Monday, March 06, 2006

Expertise

I read a perfect article about 'how to be an expert' today. And the most notable section of if was this quote from Dr. K. Anders Ericsson:

"For the superior performer the goal isn't just repeating the same thing again and again but achieving higher levels of control over every aspect of their performance. That's why they don't find practice boring. Each practice session they are working on doing something better than they did the last time."

I think what separates good coders from great ones is this little point: Great coders are never happy with what they know and the way they know how to do things.

Thursday, March 02, 2006

Spore

I just watched this video presentation of the video game Spore by Will Wright.

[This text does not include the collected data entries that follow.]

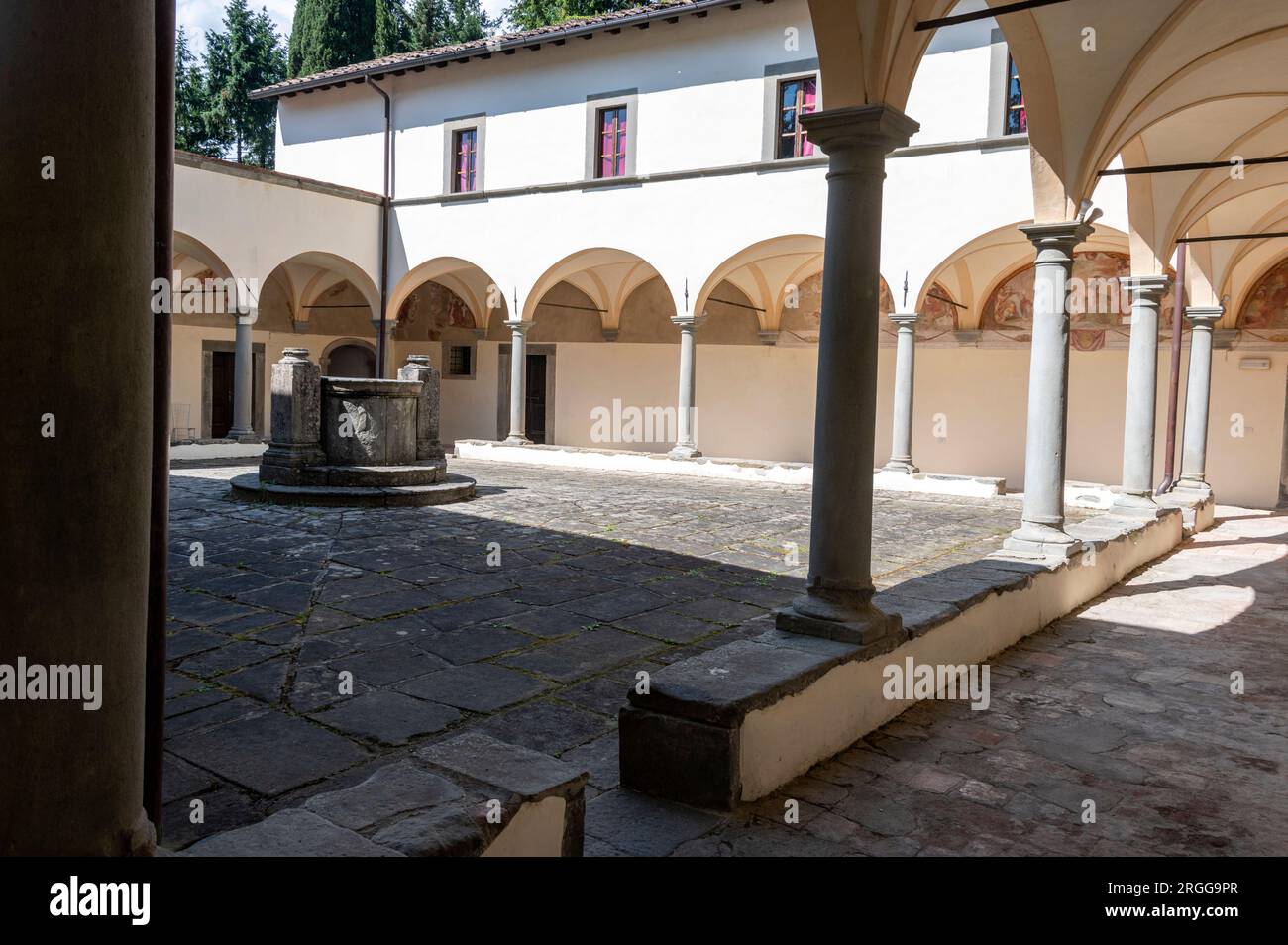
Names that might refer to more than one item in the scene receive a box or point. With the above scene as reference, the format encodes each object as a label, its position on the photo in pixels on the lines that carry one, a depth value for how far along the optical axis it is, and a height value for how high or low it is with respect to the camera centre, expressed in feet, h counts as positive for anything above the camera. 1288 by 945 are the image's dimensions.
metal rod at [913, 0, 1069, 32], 14.02 +6.39
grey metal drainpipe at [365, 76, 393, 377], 59.31 +7.46
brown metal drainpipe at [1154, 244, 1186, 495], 38.27 +0.49
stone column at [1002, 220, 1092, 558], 20.75 +0.20
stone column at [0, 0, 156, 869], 4.80 -0.13
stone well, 31.24 -1.82
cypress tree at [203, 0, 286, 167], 95.50 +29.40
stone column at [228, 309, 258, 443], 50.21 -0.02
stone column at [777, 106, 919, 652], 12.91 +0.43
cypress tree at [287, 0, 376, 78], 89.04 +31.50
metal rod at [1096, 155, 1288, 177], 24.43 +6.05
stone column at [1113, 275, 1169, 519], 28.78 +0.35
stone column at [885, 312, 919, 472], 43.14 +0.28
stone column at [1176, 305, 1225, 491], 38.06 +0.42
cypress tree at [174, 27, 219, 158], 93.97 +25.55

I was quite impressed by it. You can get more information about Spore at their website.

Monday, January 02, 2006

First One

This is my first blog entry. A close friend of mine has been suggesting that I maintain a blog. So here it goes...

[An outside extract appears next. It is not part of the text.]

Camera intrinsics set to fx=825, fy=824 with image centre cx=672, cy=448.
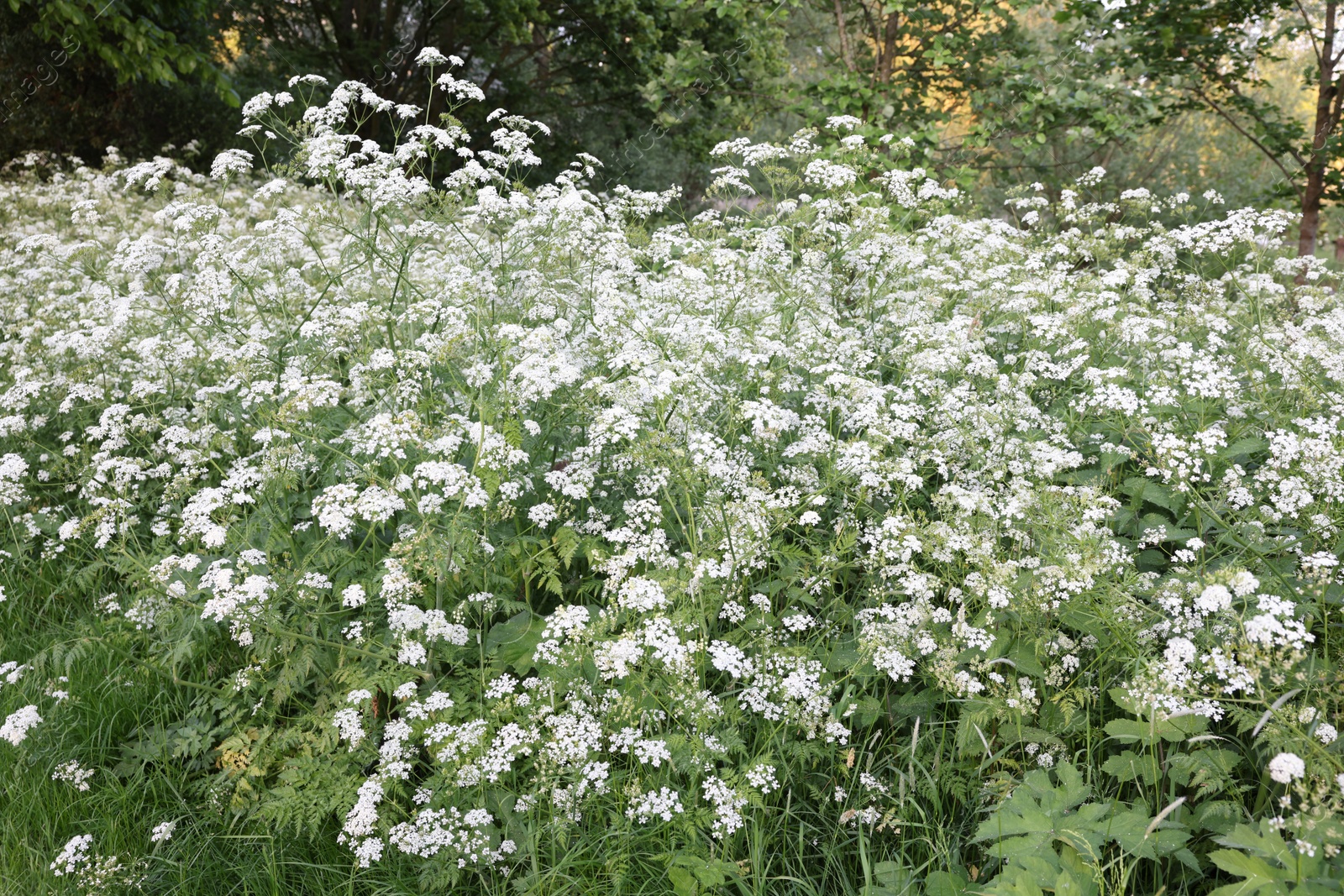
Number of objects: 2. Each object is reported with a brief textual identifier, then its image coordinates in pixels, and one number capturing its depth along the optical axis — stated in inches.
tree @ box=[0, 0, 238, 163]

I am a software engineer. I use the web mostly to read about emerging technologies, frameworks, and to search for answers to help my debugging sessions.

One of the sites I recently became addicted to is Reddit. I am not addicted to it simply because I am curious about what other people are reading, but I always find there an interesting list of articles. I also think it's a geek-oriented list. So it suits me fine.

Lately I'm amazed about the Web 2.0 (or should I say WTF 2.0) hype. I see a lot of innovative solutions out there, but they are mostly showcasing extents of Ajax technology. I think the real winner of this new movement is JavaScript. Great libraries (prototype, script.aculo.us, etc) have emerged to help this bad boy of programming languages get a facelift. Why do I call Javascript a bad boy? Well, the answer is simple really. Ask any programmer friend you have what they think of javascript. And watch how many grimaces s/he makes before answering. Javascript is, or was, hell to write code in.

Other boosters of Javascript among coders have been Konfabulator and of course Mac OSX widgets.

Which language do I write most of my code in? Well, I use Java...But lately I started getting very annoyed with some of the things that have been going on in the Java world. But that's the subject of another blog.